# Fundamental group of the sand clock

I computed the fundamental group of the following figure with the usual topology: The figure corresponds to the set:

$X = \{(x,y,z) \in \mathbb{R}_3:x^2+y^2 = z^2,|z| \le 1\} \cup \{(-1,0,z):|z| \le 1\} \cup \{(1,0,z):|z| \le 1\}$

And I obtained that it is the trivial group using Seifert-Van Kampen theorem. However, other people claim that it is the free group with two generators.

My solution

I basically took as open sets one of the lines with a cone plus a mini cone.
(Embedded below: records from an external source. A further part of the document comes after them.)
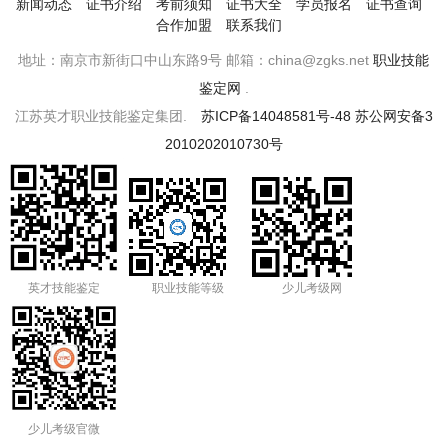
新闻动态
证书介绍
考前须知
证书大全
学员报名
证书查询
合作加盟
联系我们
地址：南京市新街口中山东路9号 邮箱：china@zgks.net
职业技能
鉴定网
.
江苏英才职业技能鉴定集团.
苏ICP备14048581号-48
苏公网安备3
2010202010730号
英才技能鉴定
职业技能等级
少儿考级网
少儿考级官微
That way I have to open, path-connected-sets with the hypotheses of Seifert-Van Kampen.

Another possible solution is to notice that you can deform the sand clock into a figure eight, which immediately gives the result.

Writing down an explicit (sequence of) deformation(s) is an easy, but rather boring exercise.

So my friend was right the main problem with my solution was that the sets aren't open: In the image I have removed the point of intersection between the segment and the upper circumference. The remaining points of the open set in the induced topology should be neighborhood of all of its point, but intuitively neighborhoods near the excluded point should contain it.

Instead, once should apply Seifert-Van Kampen theorem by removing points from one segment and one circumference. Then one should deform the figure into a cone with a loop entering it. One then deduces that the fundamental group must have two generators.

I'm happy with this solution (not so happy with the open set stuff though), but what was important is that I learnt the intuition to compute the fundamental group . Here you can have two loops in the figure, that go from the segment to the cones and back to the segment. This are "essentially" the two only loops that one can have.